© Alain Ceysens
Corps décadrés
Le regard est le mouvement le plus exclusif qui soit. Il ne balaie pas, il agrandit (ou rétrécit, c'est selon) et sélectionne d'emblée ce qui vérifie son histoire. Quand l'oeil balaie, il s'use à enregistrer des images sans raison. L'oeil du photographe a peu de virginité, on le sait: toujours occupé à tournoyer dans un monde qu'il feint de découvrir. L'oeil circule partout, dedans et dehors les choses... Il choisit de montrer ce qu'il a déjà vu, avant que la lumière ne tombe sur le sujet. Il représente en fait des images virtuelles, connues à l'origine de lui seul. La photographie devient le passeur entre sa vision et notre découverte. La "lumière intérieure" est l'alliée du photographe, celle qu'il cherchera à projeter, à imprimer. Alain Ceysens est de ces photographes qui, dans le secret de leur théâtre, construisent des circonstances que nous appelons aussi des images. Les nus présentés par Alain Ceysens rappellent sans cesse ces circonstances: pas de corps naturel, rien que des corps construits ou déconstruits selon les aléas de la vie. Les cadrages qu'il opère dans l'image du corps sont ces arrêts sur image que l'oeil organise sans cesse, occupé à scénariser toute chose plutôt qu'à la découvrir. L'oeil d'Alain Ceysens fait le projet de ce scénario des corps: il nous les montre en deux temps. D'abord celui du cadre qui isole une plissure de peau, un sein qui tombe, une épaule qui s'échappe; ensuite le corps tout entier, voilé dans le gris, en retrait, mais qui prend soudain toute la place. Ce mouvement entre les deux cadres s'appelle aussi le désir. Celui de qui décrypte l'histoire d'un corps avant de le raconter.
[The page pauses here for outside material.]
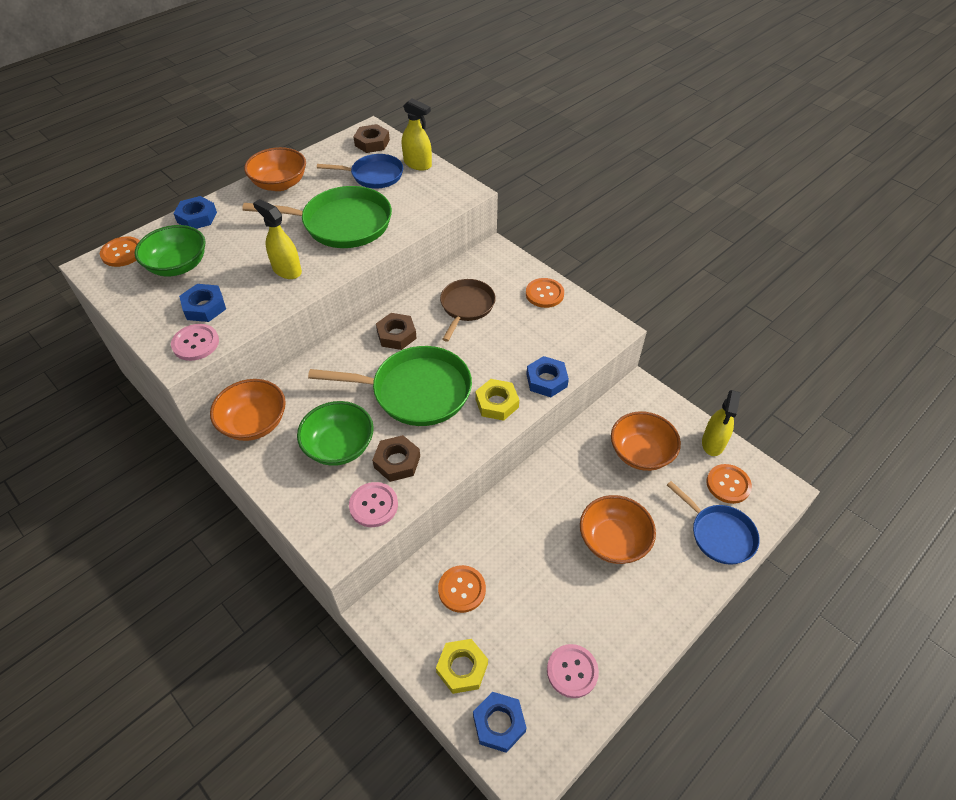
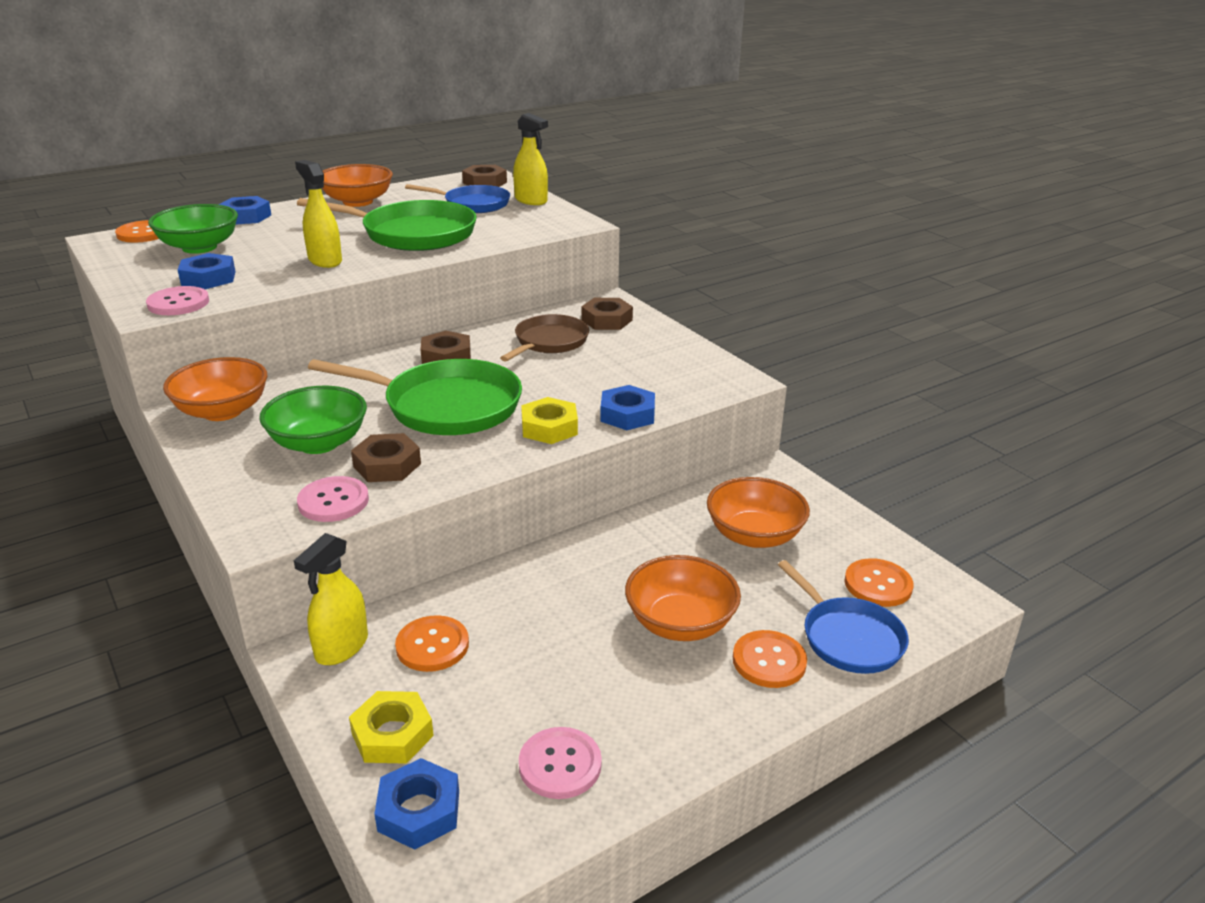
camera: 10 degrees right, 20 degrees down
orange button [526,278,564,308] -> orange button moved to [733,630,807,688]
yellow spray bottle [702,390,741,456] -> yellow spray bottle moved to [294,533,368,665]
none -> brown nut [581,298,633,330]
Les photos récentes d'Alain Ceysens rayonnent de cette forte poésie, de cette inévitable rencontre avec le corps déchu de son statut de synthèse de toute beauté. L'oeil analytique d'Alain Ceysens est en train de cadrer et de séparer des fragments de corps afin que notre oeil les rassemble dans ce mouvement que certains appellent la lucidité...
Daniel SIMON Octobre 1993
© Alain Ceysens
Alain CEYSENS
Né le 11 octobre 1944 à Lusambo (Congo). Vit et travaille à Bruxelles.
Parcours professionnel
Photographe professionnel (publicité, spectacle, portrait,...) depuis 1967 Professeur à l’Académie des Beaux Arts de Tournai (enseignement artistique supérieur) depuis 1975 Professeur à l’Académie des Arts de Woluwé-St-Pierre (enseignement artistique à horaire réduit) depuis 1979 Administrateur Musée des Arts Contemporains Grand Hornu (Mac’s)
Mots rapportés
Les photographies de Alain Ceysens, et c'est important de le souligner, échappent aux clichés de la beauté parfaite ou de circonstance (de mode...). Les corps portent la marque du temps, les plis de la peau accusent, révèlent discrètement une commune humanité. C'est de ces corps-là que nous parle Ceysens.
Daniel Simon,1993
Quels que soient les points de vue abordés, ses images sont toujours comme des compositions froides qu’une subtile nuance vient colorer, elles ont des rigueurs d’architectures habitées en coulisse. Ce sont souvent des fragments, des détails soigneusement cadrés, des éléments d’architecture, de sobres détails du corps semblables à des extraits de textes choisis dans le nouveau roman avec lequel l’univers d’Alain Ceysens colle si bien.
Eddy Devolder,2000
La justesse exige une tension et revivant dans la chambre noire de son laboratoire, ses heures d’attente et de ferveur, Alain Ceysens demande à son imagination de nuancer des instants que lui seul voit dans la surprise de leur plénitude.
Pierre Bourgeois 1967
La photographie ne traite que de la surface des choses ou des êtres. Tout mon travail consiste en une confrontation entre la matière de ces choses et des êtres et la matière des émulsions photographiques.